No one HAS TO break in a plasma. You just do that so you can properly calibrate it asap. If you don't care about calibration, just plug in and use.
Just an FYI, I did no "breaking in" of my 60" 2013 Panny plasma, and there was very little I had to do to calibrate the picture, too. I just looked on AVS Forum for some calibration settings that were pretty close to my liking. At first, I was hesitant to watch movies in a full aspect ratio (or letterboxed with black bars on the top or bottom) and would instead zoom in the picture losing some of the image because I was afraid 90 minutes to 3 hours plus for some movies would produce at least a temporary burn in of the black bars. Now, I don't worry about it, and I appear to have zero burn in issues with this 2013 model. And after looking at a few more 60" plus LCD LED displays at a few more stores that have various weird backlighting issues apparently due to the size of them, I couldn't be happier with the uniformity of the back lighting plasmas provide.
And just to be safe, I also picked up an extra plasma light bulb in case I ever need it.

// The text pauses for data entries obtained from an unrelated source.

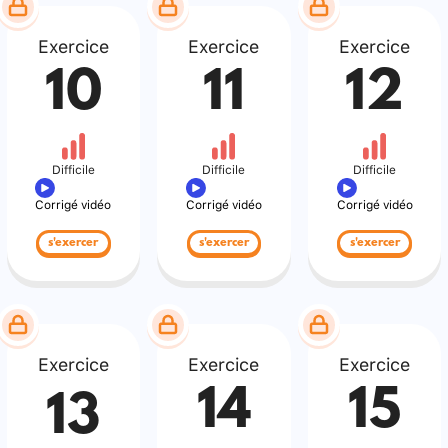
Exercice
Exercice
Exercice
10
11
12
Difficile
Difficile
Difficile
Corrigé vidéo
Corrigé vidéo
Corrigé vidéo
s'exercer
s'exercer
s'exercer
Exercice
Exercice
Exercice
14
15
13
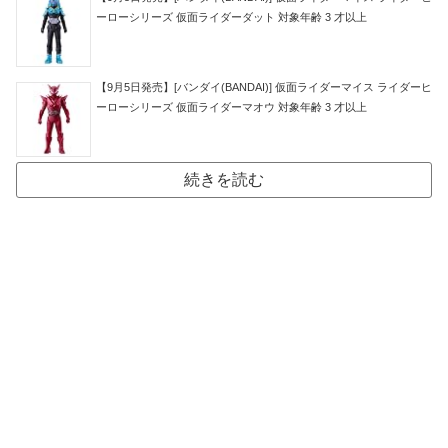
ーローシリーズ 仮面ライダーダット 対象年齢 3 才以上
【9月5日発売】[バンダイ(BANDAI)] 仮面ライダーマイス ライダーヒ
ーローシリーズ 仮面ライダーマオウ 対象年齢 3 才以上
続きを読む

It's the biggest 60" bulb I ever saw!
And it was over $500!
It barely fit in my vehicle!
Fortunately, I did keep the original shipping carton for the TV and stored it in there, though. :thumbsup:
I hadn't yet found a cheap local source for small tanks to refill the plasma gas when it all burns up.
All the local TV repair shops want to either sell me a tanker truck full, or have them service it themselves when it runs out. :thumbsdown:
What a ripoff! :|
They told me it's good to replace it every 10,000 hours or 10,000 movies, whichever occurs first. :hmm:
Otherwise it may implode from the internal vacuum and the exterior atmospheric pressures exerted on the screen when it's all burned up and exhausted.